While progress has been shown, Newman1 states that while there are early reports of good results with new techniques, later reports of failures occur after longer investigation. Unfortunately, surgeons are often premature in adopting a new surgical technique and later realize that "nothing ruins good results like followup."9


  1. Newman AP. Articular cartilage repair. Amer J Sports Med 1998;26(2):309-324.
  2. Mankin HJ. The response of articular cartilage to mechanical injury. J Bone Joint Surg 1982;64A:460-466.
  3. Shapiro G, Koide S, Glimcher MJ. Cell origin and differentiation in the repair of full-thickness defects of articular cartilage. J Bone Joint Surg 193;75A:532-553.
  4. Convery FR, Meyers MH, Akeson WH. The repair of large osteochondral defects. An experimental study in horses. Clin Orthop 1972;82:253-262.
  5. Moran ME, Kin HK, Salter RB. Biological resurfacing of fullþthickness defects in patellar articular cartilage of the rabbit. Investigation of autogenous periosteal grafts subjected to continuous passive motion. J Bone Joint Surg 1992;74B:659-667.
  6. Kreder JH, Moran M, Kelley FW, et al. Biologic resurfacing of a minor joint defect with cryopreserved allogenic periosteum under the influence of continuous passive motion in a rabbit model. Clin Orthop 1994;300:288-296.
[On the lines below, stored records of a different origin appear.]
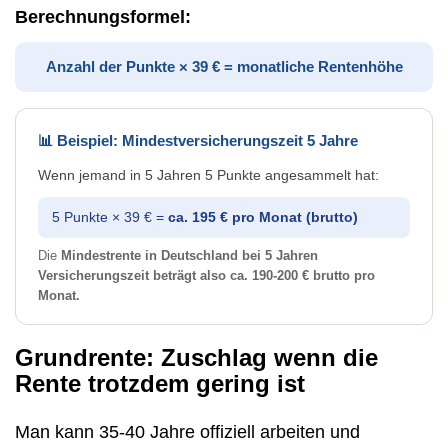
Berechnungsformel:
Anzahl der Punkte × 39 € = monatliche Rentenhöhe
📊 Beispiel: Mindestversicherungszeit 5 Jahre
Wenn jemand in 5 Jahren 5 Punkte angesammelt hat:
5 Punkte × 39 € =
ca. 195 € pro Monat (brutto)
Die
Mindestrente in Deutschland bei 5 Jahren
Versicherungszeit beträgt also ca. 190-200 € brutto pro
Monat.
Grundrente: Zuschlag wenn die
Rente trotzdem gering ist
Man kann 35-40 Jahre offiziell arbeiten und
  7. Brittberg M, Faxen E, Peterson L. Carbon fiver scaffolds in the treatment of early knee osteoarthritis. A prospective four-year followup of 37 patients. Clin Orthop 1994;307:155-164.
  8. Brittberg M, Nilsson A, Lindahl A, et al. Rabbit articular cartilage defects treated with autologous cultured chondrocytes. Clin Orthop 1996;326:270-283.
  9. Gross M. Innovations in surgery. A proposal for phased clinical trials. J Bone Joint Surg 1993;75B:351-354.